EXTRACT:

Segment Open

Geoffrey Miller was one of the loudest voices decrying the decline of radiology 5 years, and now he’s crying fear for new AI systems.
There’s a lot to unpack for both why Geof was wrong, and why his future predictions should not be taken seriously either. Geoff made a classic error that technologists often make, which is to observe a particular behavior (identifying some subset of radiology scans correctly) against some task (identifying hemorrhage on CT head scans correctly), and then to extrapolate based on that task alone.
The reality is that reducing any job, especially a wildly complex job that requires a decade of training, to a handful of tasks is quite absurd. Here’s a bunch of stuff you wouldn’t know about radiologists unless you built an AI company with them instead of opining about their job disappearing from an ivory tower.
Radiologists are not performing 2d pattern recognition - they have a 3d world model of the brain and its physical dynamics in their head. The motion and behavior of their brain to various traumas informs their prediction of hemorrhage determination.
Radiologists have a whole host of grounded models to make determinations, and actually, one of the most important first order determination they make is whether there is anything notably wrong with a brain structure that “feels” off. As a result, classifiers aren’t actually performing the same task even as radiologists.
Radiologists, because they have a grounded brain model, only need to see a single example of a rare and obscure condition to both remember it and identify it in the future. This long tail of rare conditions to avoid missing is a large part of their training, and no one has any clue how to make a model that acts similar in this way.
There’s so many ways to make Radiologist lives easier instead of just replacing them, it doesn’t even make sense to try. If you interviewed and hired 25 radiologists, their primary and chief complaint would be that they had to reboot their computers several times a day…
A large part of the radiologist job is communicating their findings with physicians, so if you are thinking about automating them away you also need to understand the complex interactions between them and different clinics, which often are unique.
Every hospital is a snowflake, data is held under lock and key, so your algorithm might not work in a bunch of hospitals. Worse, the imagenet datasets have such wildly different feature sets they don’t do much for pretraining for you.
Have you ever tried to make anything in healthcare? The entire system is optimized to avoid introducing any harm to patients - explaining the ramifications of that would take an entire book, but suffice to say even if you had an algorithm that could automate away radiologists I don’t even know if you could create a viable adoption strategy in the US regulatory environment.
The reality is that for every application, the amount of specific and unknowlable domain knowledge is immense.

Segment Closed

Excerpts from a dataset:
Segment Open

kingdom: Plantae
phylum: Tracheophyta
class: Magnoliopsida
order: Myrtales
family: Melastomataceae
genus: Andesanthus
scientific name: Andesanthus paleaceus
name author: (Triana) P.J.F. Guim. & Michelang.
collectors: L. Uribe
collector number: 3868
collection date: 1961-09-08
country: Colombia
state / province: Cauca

Segment Closed

WHAT TO DO:
1: Using the text on radiologists and AI, decide whether each of these statements agrees with it: (a) radiologists must see many examples of a rare condition before they can identify it; (b) the chief complaint of 25 hired radiologists would be having to reboot their computers several times a day; (c) the imagenet datasets help a great deal with pretraining.
2: Set down the part of the text on radiologists and AI that starts at the words "Have you ever" and ends after the words "US regulatory environment.".

ANSWERS BELOW:
1:
(a) No: "only need to see a single example of a rare and obscure condition to both remember it and identify it in the future"
(b) Yes: "their primary and chief complaint would be that they had to reboot their computers several times a day"
(c) No: "the imagenet datasets have such wildly different feature sets they don’t do much for pretraining for you"

2:
Have you ever tried to make anything in healthcare? The entire system is optimized to avoid introducing any harm to patients - explaining the ramifications of that would take an entire book, but suffice to say even if you had an algorithm that could automate away radiologists I don’t even know if you could create a viable adoption strategy in the US regulatory environment.